Top of INFORMATION PROVIDED

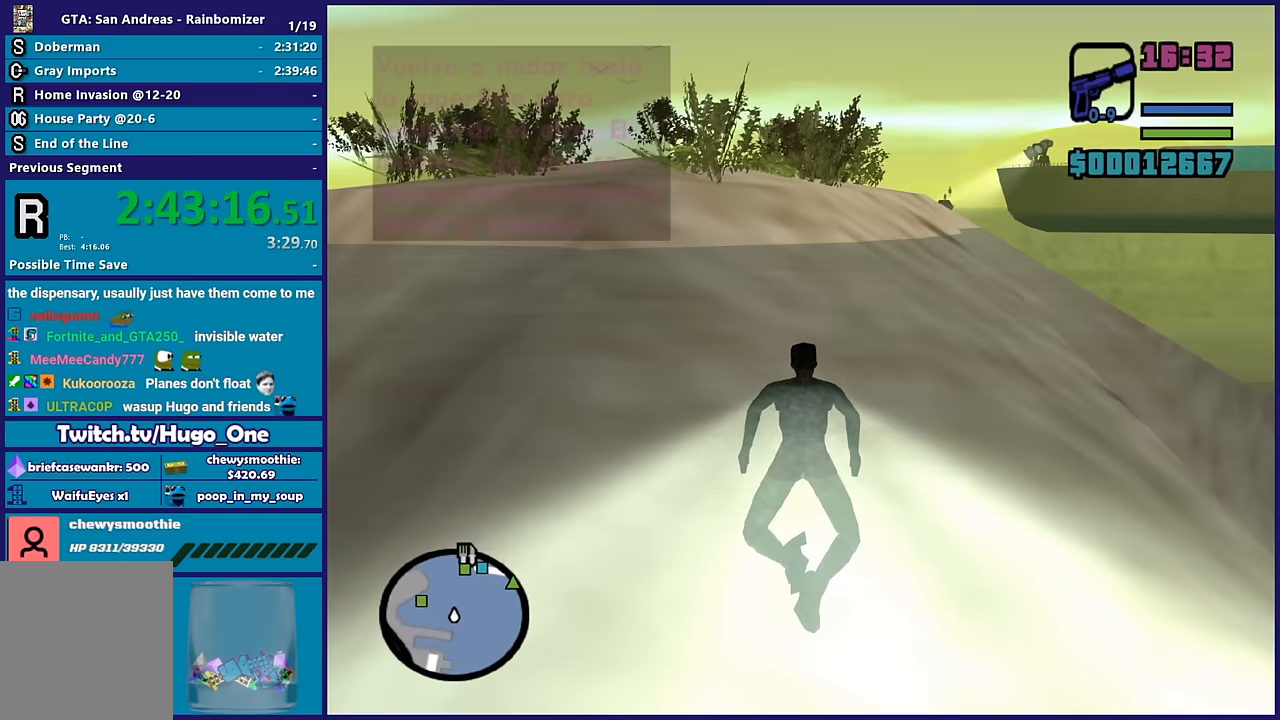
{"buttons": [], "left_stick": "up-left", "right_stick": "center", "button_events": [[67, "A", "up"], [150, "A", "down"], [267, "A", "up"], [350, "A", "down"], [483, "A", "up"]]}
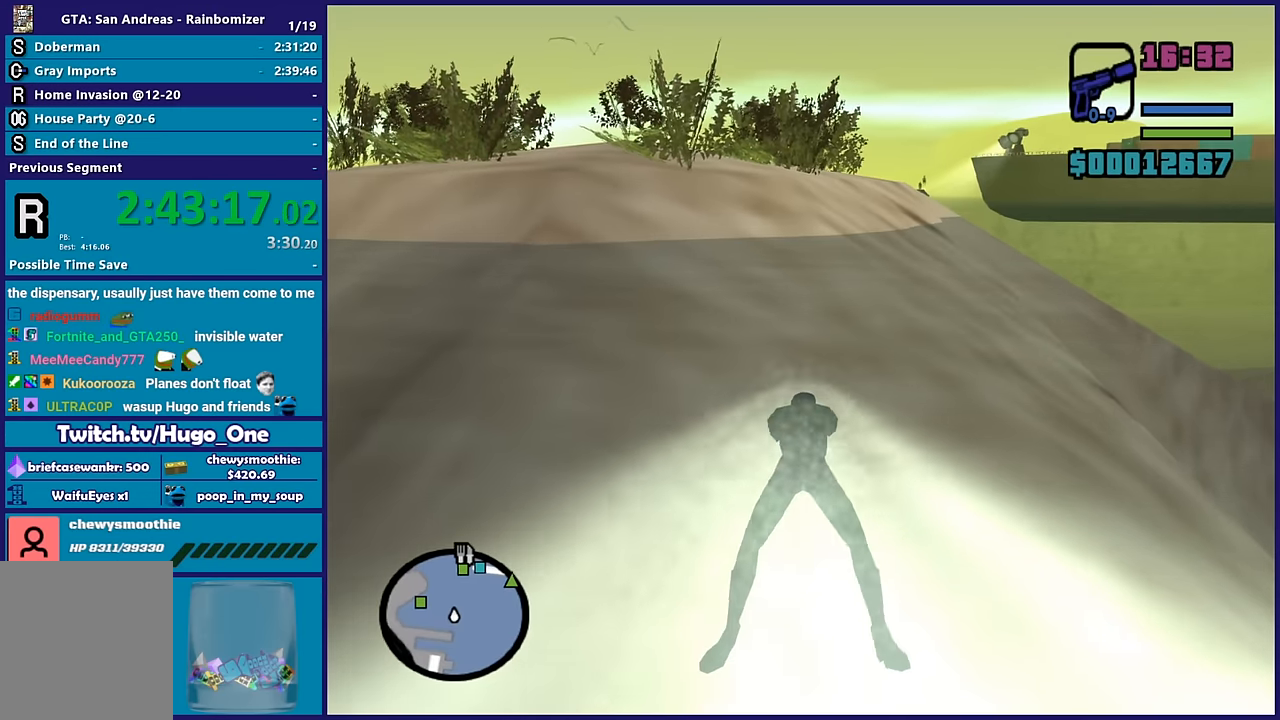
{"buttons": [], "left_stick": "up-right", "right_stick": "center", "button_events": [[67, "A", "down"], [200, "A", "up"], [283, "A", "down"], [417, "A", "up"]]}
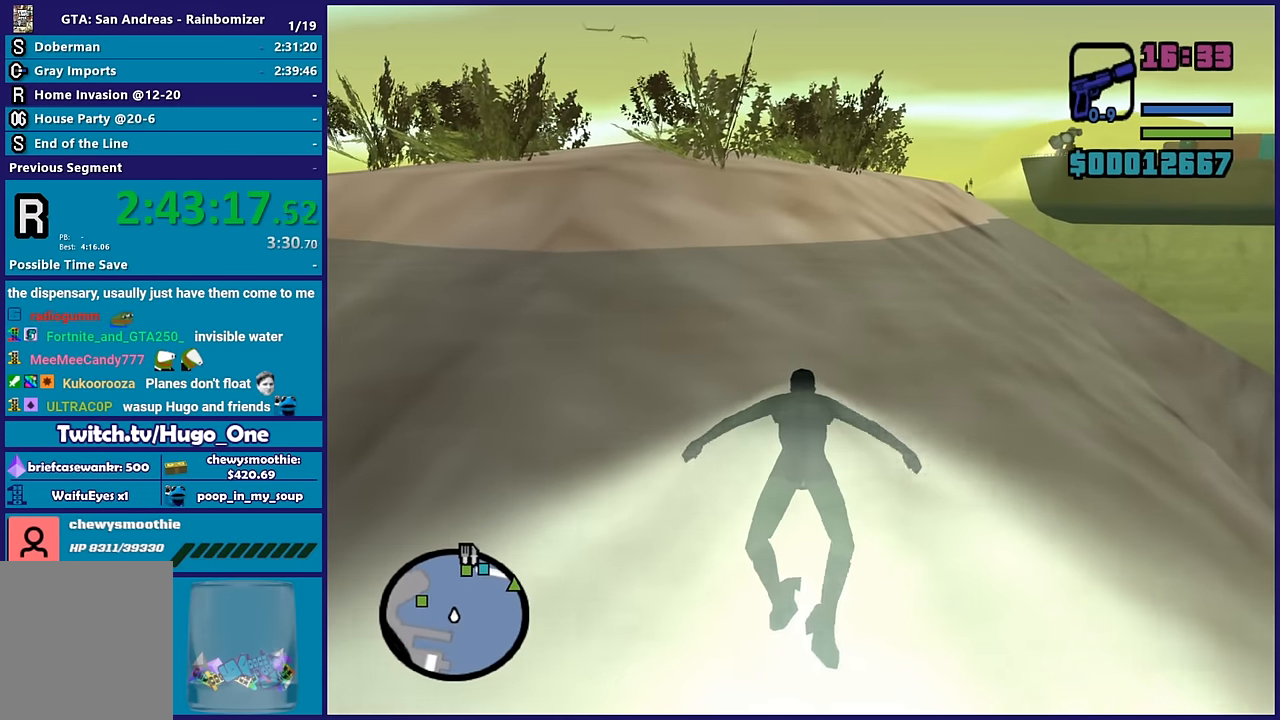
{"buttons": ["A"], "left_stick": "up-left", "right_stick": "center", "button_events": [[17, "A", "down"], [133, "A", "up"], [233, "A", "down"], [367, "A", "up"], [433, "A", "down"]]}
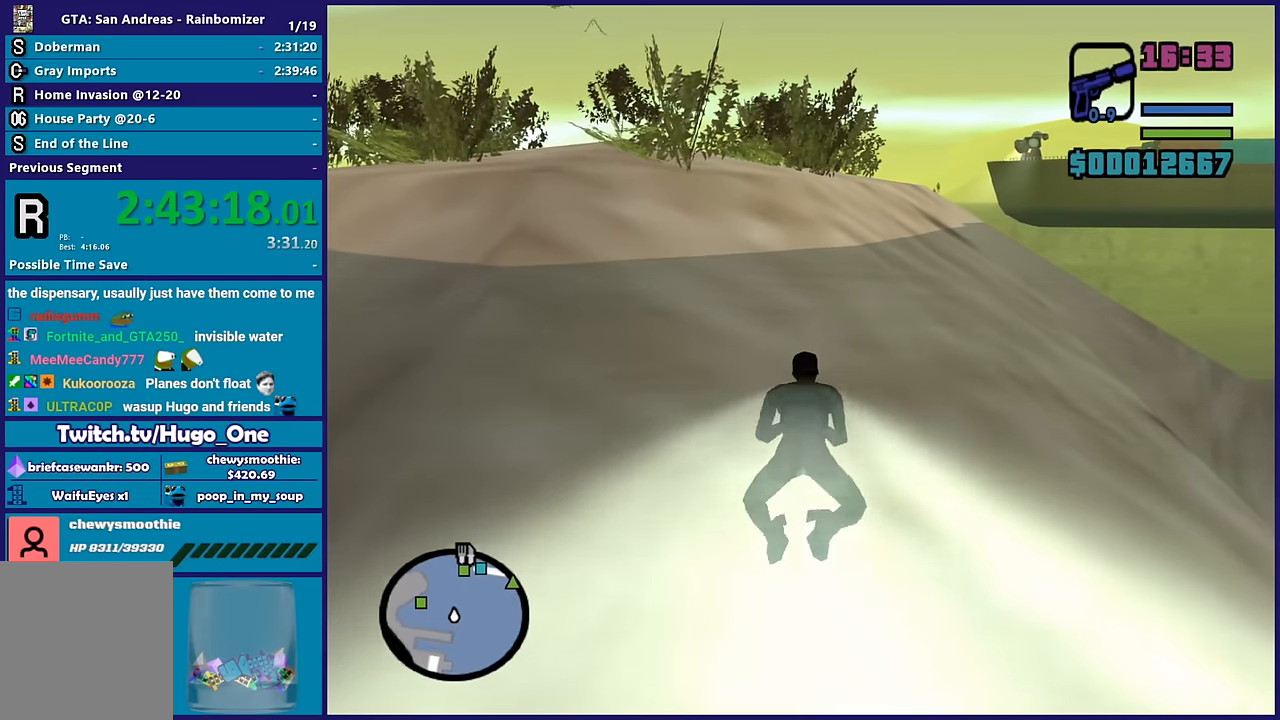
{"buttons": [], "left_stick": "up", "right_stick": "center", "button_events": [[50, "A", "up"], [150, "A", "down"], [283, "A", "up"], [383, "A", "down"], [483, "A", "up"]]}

Bottom of INFORMATION PROVIDED

**WHAT YOU ARE ASKED TO DO:**
For every line above, produce an exact transcription that omits the images.

**RESULT OF THIS EXERCISE:**
{"buttons": [], "left_stick": "up-left", "right_stick": "center", "button_events": [[67, "A", "up"], [150, "A", "down"], [267, "A", "up"], [350, "A", "down"], [483, "A", "up"]]}
{"buttons": [], "left_stick": "up-right", "right_stick": "center", "button_events": [[67, "A", "down"], [200, "A", "up"], [283, "A", "down"], [417, "A", "up"]]}
{"buttons": ["A"], "left_stick": "up-left", "right_stick": "center", "button_events": [[17, "A", "down"], [133, "A", "up"], [233, "A", "down"], [367, "A", "up"], [433, "A", "down"]]}
{"buttons": [], "left_stick": "up", "right_stick": "center", "button_events": [[50, "A", "up"], [150, "A", "down"], [283, "A", "up"], [383, "A", "down"], [483, "A", "up"]]}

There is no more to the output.